*** Opening Material provided ***

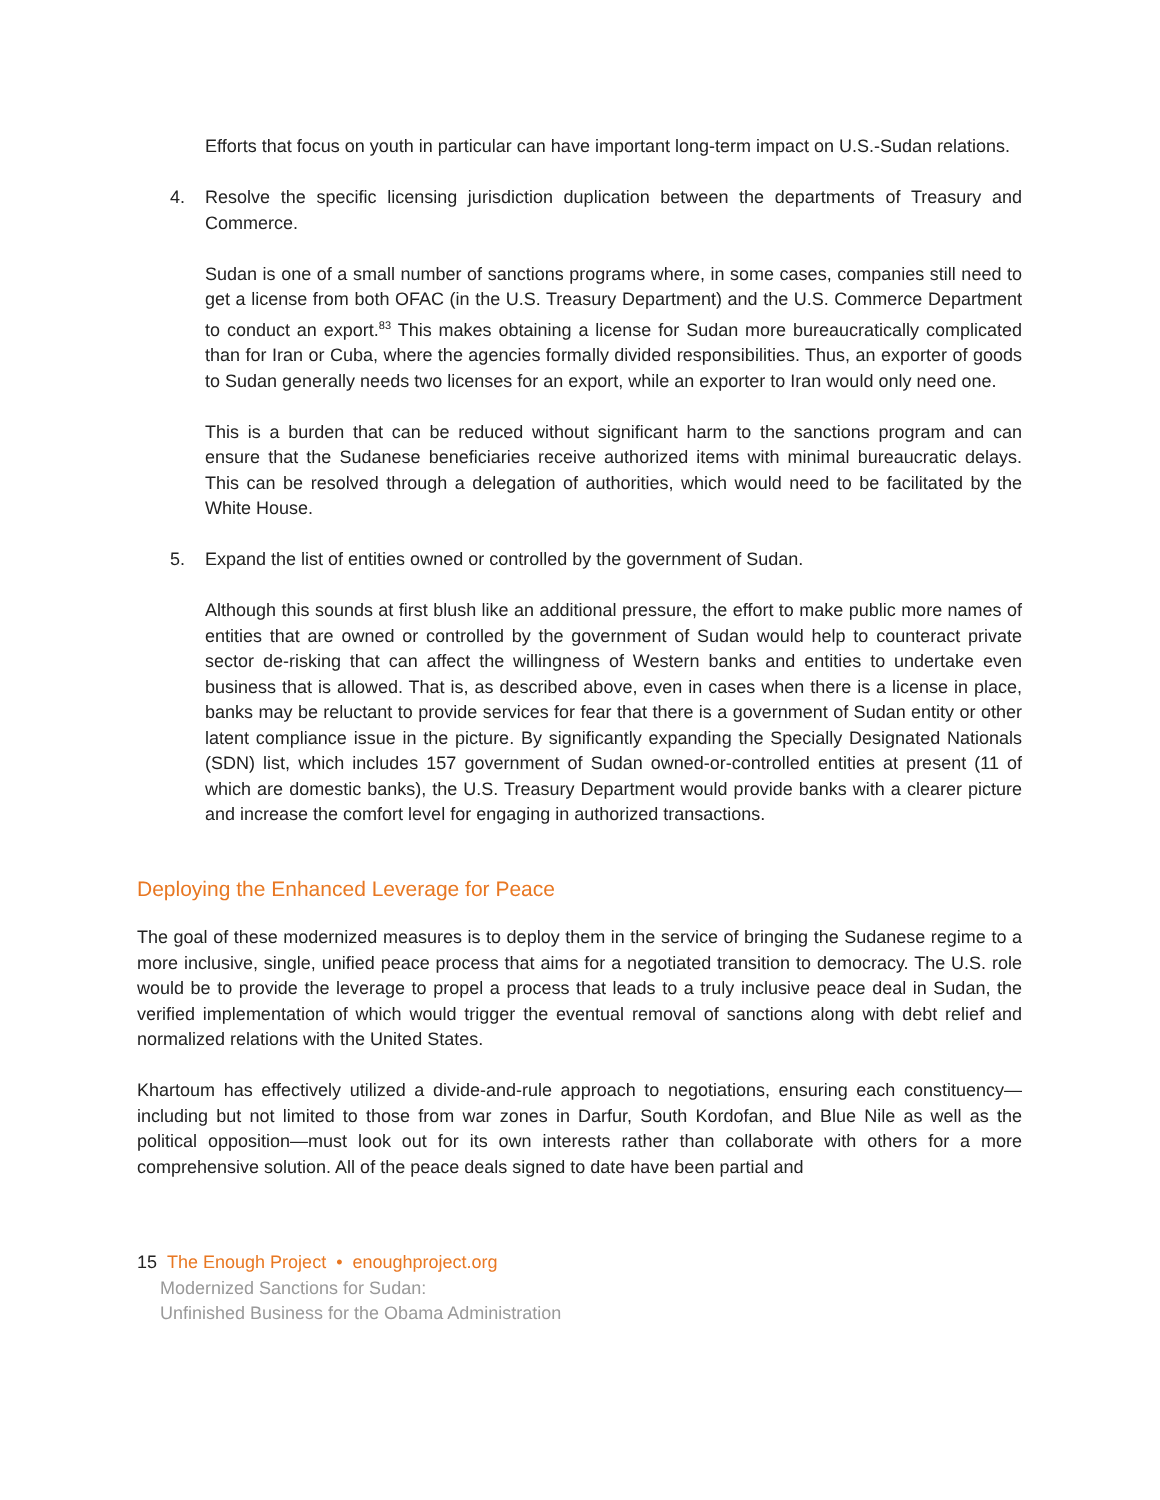Efforts that focus on youth in particular can have important long-term impact on U.S.-Sudan relations.
4. Resolve the specific licensing jurisdiction duplication between the departments of Treasury and Commerce.
Sudan is one of a small number of sanctions programs where, in some cases, companies still need to get a license from both OFAC (in the U.S. Treasury Department) and the U.S. Commerce Department to conduct an export.<sup>83</sup> This makes obtaining a license for Sudan more bureaucratically complicated than for Iran or Cuba, where the agencies formally divided responsibilities. Thus, an exporter of goods to Sudan generally needs two licenses for an export, while an exporter to Iran would only need one.
This is a burden that can be reduced without significant harm to the sanctions program and can ensure that the Sudanese beneficiaries receive authorized items with minimal bureaucratic delays. This can be resolved through a delegation of authorities, which would need to be facilitated by the White House.
5. Expand the list of entities owned or controlled by the government of Sudan.
Although this sounds at first blush like an additional pressure, the effort to make public more names of entities that are owned or controlled by the government of Sudan would help to counteract private sector de-risking that can affect the willingness of Western banks and entities to undertake even business that is allowed. That is, as described above, even in cases when there is a license in place, banks may be reluctant to provide services for fear that there is a government of Sudan entity or other latent compliance issue in the picture. By significantly expanding the Specially Designated Nationals (SDN) list, which includes 157 government of Sudan owned-or-controlled entities at present (11 of which are domestic banks), the U.S. Treasury Department would provide banks with a clearer picture and increase the comfort level for engaging in authorized transactions.
Deploying the Enhanced Leverage for Peace
The goal of these modernized measures is to deploy them in the service of bringing the Sudanese regime to a more inclusive, single, unified peace process that aims for a negotiated transition to democracy. The U.S. role would be to provide the leverage to propel a process that leads to a truly inclusive peace deal in Sudan, the verified implementation of which would trigger the eventual removal of sanctions along with debt relief and normalized relations with the United States.
Khartoum has effectively utilized a divide-and-rule approach to negotiations, ensuring each constituency—including but not limited to those from war zones in Darfur, South Kordofan, and Blue Nile as well as the political opposition—must look out for its own interests rather than collaborate with others for a more comprehensive solution. All of the peace deals signed to date have been partial and
15 The Enough Project • enoughproject.org
Modernized Sanctions for Sudan:
Unfinished Business for the Obama Administration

*** Closing Material provided ***

#### Task brief
Word for word, return the material above; the pictures stay out.

#### Response for this exercise
Efforts that focus on youth in particular can have important long-term impact on U.S.-Sudan relations.
4. Resolve the specific licensing jurisdiction duplication between the departments of Treasury and Commerce.
Sudan is one of a small number of sanctions programs where, in some cases, companies still need to get a license from both OFAC (in the U.S. Treasury Department) and the U.S. Commerce Department to conduct an export.<sup>83</sup> This makes obtaining a license for Sudan more bureaucratically complicated than for Iran or Cuba, where the agencies formally divided responsibilities. Thus, an exporter of goods to Sudan generally needs two licenses for an export, while an exporter to Iran would only need one.
This is a burden that can be reduced without significant harm to the sanctions program and can ensure that the Sudanese beneficiaries receive authorized items with minimal bureaucratic delays. This can be resolved through a delegation of authorities, which would need to be facilitated by the White House.
5. Expand the list of entities owned or controlled by the government of Sudan.
Although this sounds at first blush like an additional pressure, the effort to make public more names of entities that are owned or controlled by the government of Sudan would help to counteract private sector de-risking that can affect the willingness of Western banks and entities to undertake even business that is allowed. That is, as described above, even in cases when there is a license in place, banks may be reluctant to provide services for fear that there is a government of Sudan entity or other latent compliance issue in the picture. By significantly expanding the Specially Designated Nationals (SDN) list, which includes 157 government of Sudan owned-or-controlled entities at present (11 of which are domestic banks), the U.S. Treasury Department would provide banks with a clearer picture and increase the comfort level for engaging in authorized transactions.
Deploying the Enhanced Leverage for Peace
The goal of these modernized measures is to deploy them in the service of bringing the Sudanese regime to a more inclusive, single, unified peace process that aims for a negotiated transition to democracy. The U.S. role would be to provide the leverage to propel a process that leads to a truly inclusive peace deal in Sudan, the verified implementation of which would trigger the eventual removal of sanctions along with debt relief and normalized relations with the United States.
Khartoum has effectively utilized a divide-and-rule approach to negotiations, ensuring each constituency—including but not limited to those from war zones in Darfur, South Kordofan, and Blue Nile as well as the political opposition—must look out for its own interests rather than collaborate with others for a more comprehensive solution. All of the peace deals signed to date have been partial and
15 The Enough Project • enoughproject.org
Modernized Sanctions for Sudan:
Unfinished Business for the Obama Administration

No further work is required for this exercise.